Coping with Shift Work
A main reason that shift work can be challenging to your health and lifestyle is the fact that your body is so sensitive to changes in circadian rhythms. ”What are circadian rhythms?” you ask. Circadian rhythms are like “messages” that tell various body functions when to kick in. ‘Things like temperature, alertness, sleepiness, hunger, and most hormones operate at different times during a 24-hour day. In healthy adults, sleepiness tends to occur during a specific phase of the circadian rhythm, with the strongest sleep urges between 2:00 A.M. and 5:00 A.M. if you work at night, you must fight your body’s natural rhythms by staying awake when you would normally be sleepy and by trying to sleep when you would normally be awake.
Some researchers believe that complete adjustment to permanent irregular shift work may take as long as three years to achieve. Others believe that a person never fully adjusts to an unusual sleep/wake schedule.
Whichever is true, shift workers tend to be continually sleep-deprived (not getting enough sleep).
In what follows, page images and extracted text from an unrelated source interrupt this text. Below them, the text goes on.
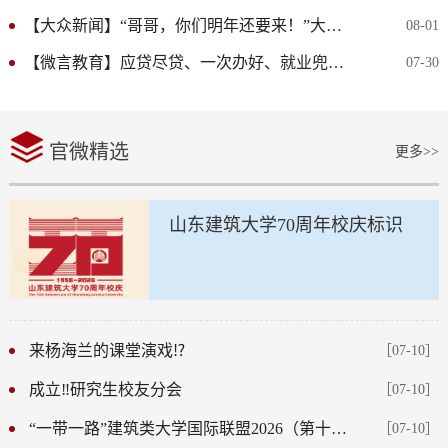
【大众新闻】“哥哥，你们明年还要来！”大学生志愿者与乡村孩子的双...
08-01
【微言教育】应贷尽贷、一次办好、就业兜底……山东这样守护困难学子...
07-30
官微精选
更多>>
山东建筑大学70周年校庆标识
来杨海兰的课堂演戏⁉️
［07-10］
成立‼️研究生校友分会
［07-10］
“一带一路”建筑类大学国际联盟2026（第十届）会议...
［07-10］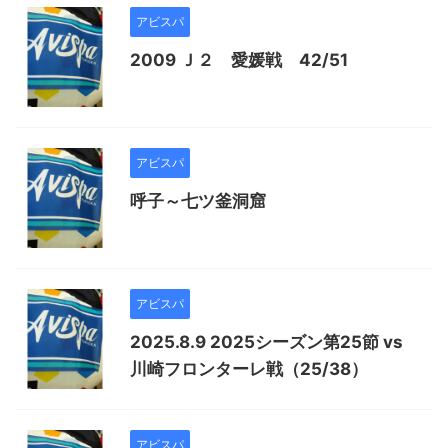
アビスパ
2009 Ｊ２ 愛媛戦 42/51
アビスパ
呼子～七ツ釜洞窟
アビスパ
2025.8.9 2025シーズン第25節 vs
川崎フロンターレ戦（25/38）
アビスパ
If you are a night shift worker who sleeps during the day, your average sleep cycle may be two to four hours shorter than that of a day worker who sleeps at night. Your day sleep is probably light, interrupted, and less likely to make you feel well rested. You may even be experiencing sleep deprivation and insomnia (inability to fall asleep).
The sleep problems you face as a shift worker can be made worse if you already have some kind of sleep disorder (such as narcolepsy or sleep apnea) and/or a schedule that does not allow for you to get enough sleep each day. If you suspect that you have a sleep problem, even if it existed before you started shift work, see your healthcare professional for advice and treatment.